I'm told one way forward is to promote breeding and see if that will help outstrip the mites / disease.

I assume this is by feeding. What's the best feed / sugar ratio for this?

The hive has two 8 frame boxes with 7 or 8 frames if honey already.
 

Mummzie

Staff member
Gold
1,053
940
Tasman
Experience
Hobbyist
Your description matches DWV.
To out breed the mites, you would have to be giving a stimulation feed of 1:1- and this is normally done in spring. To feed a thin syrup at this time of the year, when bees are naturally reducing brood rearing and are storing food, increases the moisture content in the hive due to evaporation.
The virus remains in the hive after the varoa load has been reduced.
Have you done an alcohol wash to establish your varroa load?

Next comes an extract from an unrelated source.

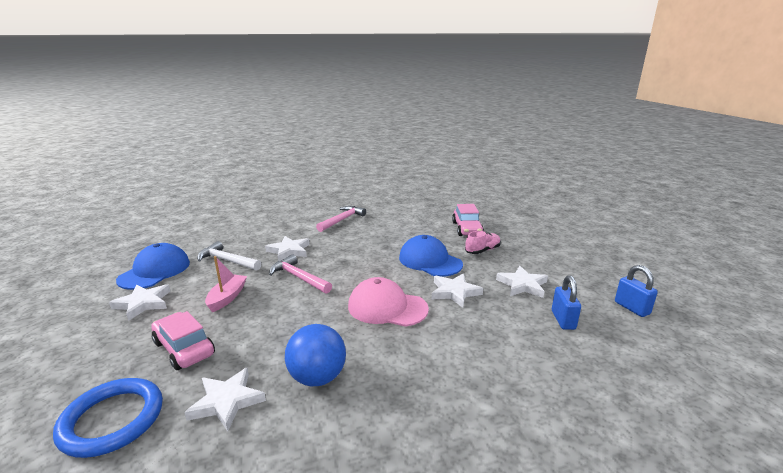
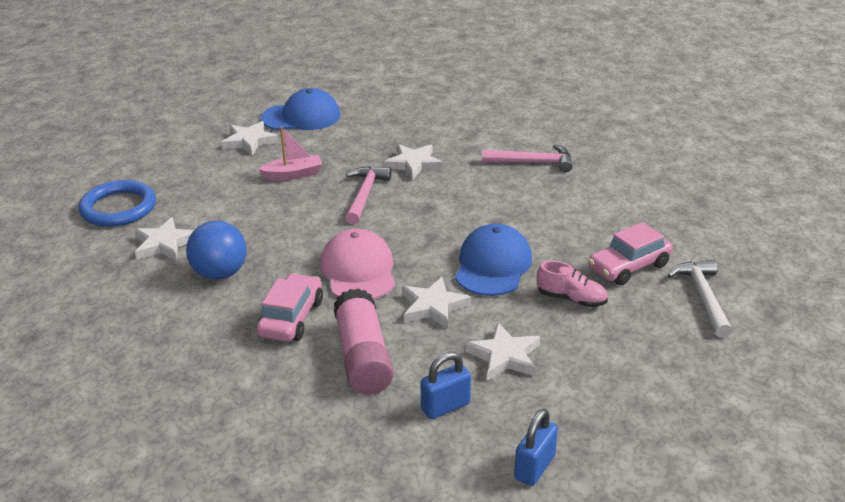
camera: 60 degrees right, 10 degrees up
(184, 348) = (208, 193): pink car -> pink car (291, 318)
(227, 261) = (356, 141): white hammer -> white hammer (703, 297)
(490, 336) = (363, 356): none -> pink glue stick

Distasteful though it is- a properly done wash of the bees is the only way to get a full assessment of your varroa load.
 

Alastair

Founder Member
Platinum
7,988
9,191
Auckland
Experience
Semi Commercial
If the hive is still alive 4-5 weeks after you placed the strips (provided they were placed properly ie middle of the brood), the hive will be starting to turn around and will make it.

I have found Apivar gets the job done, but slowly. A few times when treating hives with wingless bees I have found at the end of the treatment period there are still wingless bees, so have replaced the strips with new ones and left them for a whole repeat treatment period, this has got the job done.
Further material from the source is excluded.